## Required work
1. According to the article on the Turing test, in what year did Turing propose his test?
2. In the article on the Turing test, why did Sam Adams need a test other than the Turing test to judge his Joshua Blue project?
3. Could you carry the Turing test article forward from its final sentence?

Start of Supplied passage

HE MAY have helped to crack the Nazis’ Enigma codes, but Alan Turing’s test for computer intelligence is an out-and-out failure, say artificial intelligence experts. They reckon IQ tests designed for three-year-olds are probably a better test of a machine’s capacity to think.

The British mathematician proposed his eponymous test in 1950 at the dawn of the computer age. His idea was that if a machine can fool a panel of human judges into believing that it is human – through a casual electronic conversation – then it can be said to be intelligent. But recently, software based “chat bots” have proven more than good enough at everyday chit-chat to regularly fool the judges.

So critics say being good at chatting is no real test of human-like intelligence, especially since most of the best bots deliberately make all-too-human goofs like spelling and grammatical mistakes to fool judges. “It’s just too easy to cheat,” says Sam Adams, an AI researcher with IBM in Research Triangle Park, North Carolina. Adams leads a project, code-named Joshua Blue, which is aiming to build a computer-simulated mind with the common sense of a three-year-old child. The idea is to emulate the developmental skills that infants must acquire to develop adult intelligence.

But Adams had no test that would let him know if he was making progress. The Turing test only assesses intelligent behaviour, rather than the processes believed to constitute human intelligence. “We need to be able to measure incremental progress,” he says.

Fortunately, tests that assess human-like intelligence do exist – in psychology. Psychometric tests are often given to children, for example to look for learning disabilities, and to assess their understanding of space, logic, language, social situations and the goals of others, says Adams’s colleague, psychologist Nancy Alvarado at the University of California in Santa Cruz. “I don’t think these tests are all you need for intelligence, but if you can’t do them at all, you’re not getting very far,” she says.

End of Supplied passage
Start of Entries supplied

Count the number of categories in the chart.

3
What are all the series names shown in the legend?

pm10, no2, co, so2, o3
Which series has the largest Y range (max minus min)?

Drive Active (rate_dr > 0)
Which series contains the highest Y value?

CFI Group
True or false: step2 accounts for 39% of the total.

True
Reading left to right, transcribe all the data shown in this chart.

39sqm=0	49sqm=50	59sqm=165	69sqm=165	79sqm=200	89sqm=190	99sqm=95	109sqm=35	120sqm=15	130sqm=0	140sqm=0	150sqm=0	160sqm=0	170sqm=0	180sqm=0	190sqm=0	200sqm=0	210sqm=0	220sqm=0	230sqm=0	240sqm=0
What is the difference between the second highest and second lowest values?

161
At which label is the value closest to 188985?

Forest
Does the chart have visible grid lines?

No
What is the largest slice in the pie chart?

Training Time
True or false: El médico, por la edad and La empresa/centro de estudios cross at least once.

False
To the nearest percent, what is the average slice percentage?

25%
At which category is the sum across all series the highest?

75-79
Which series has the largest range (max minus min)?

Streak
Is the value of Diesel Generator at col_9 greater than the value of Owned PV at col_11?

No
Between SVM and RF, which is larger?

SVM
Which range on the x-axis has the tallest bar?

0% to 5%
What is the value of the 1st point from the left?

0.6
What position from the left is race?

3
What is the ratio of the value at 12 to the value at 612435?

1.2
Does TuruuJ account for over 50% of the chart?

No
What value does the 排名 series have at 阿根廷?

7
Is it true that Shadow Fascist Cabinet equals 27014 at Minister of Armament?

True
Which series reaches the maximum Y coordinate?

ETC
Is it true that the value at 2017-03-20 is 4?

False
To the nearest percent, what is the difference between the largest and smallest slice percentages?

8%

End of Entries supplied

## Responses to the exercise
1. 1950.

2. The Turing test only assesses intelligent behavior, not the processes believed to make up human intelligence. Adams needed a way to measure incremental progress.

3.
One example of a psychometric challenge a bot might take is the Wisconsin Card Sorting Test, in which cards must be sorted into four piles. Each time a card is put down, they’re told if it’s in the “right” or “wrong” pile. People quickly learn the rule – that the choice of pile depends on what shape is printed on the card, for example. But as fast as people get the rule, the tester changes it to see whether they can adapt.

Another example is a multiple choice comprehension test – of the type designed to see whether children have understood something they’ve read. Adams says this would test much better whether a bot can distinguish between subtle shades of meaning.

The pair are now trying to adapt these and other tests for bots. But they’re wasting their time, says philosopher John Searle of the University of California at Berkeley. He says we’ll never know if there’s genuine understanding going on inside a bot, no matter how clever the tests get. “I think the whole idea of the Turing test is confused, and efforts to improve it typically compound the confusion.”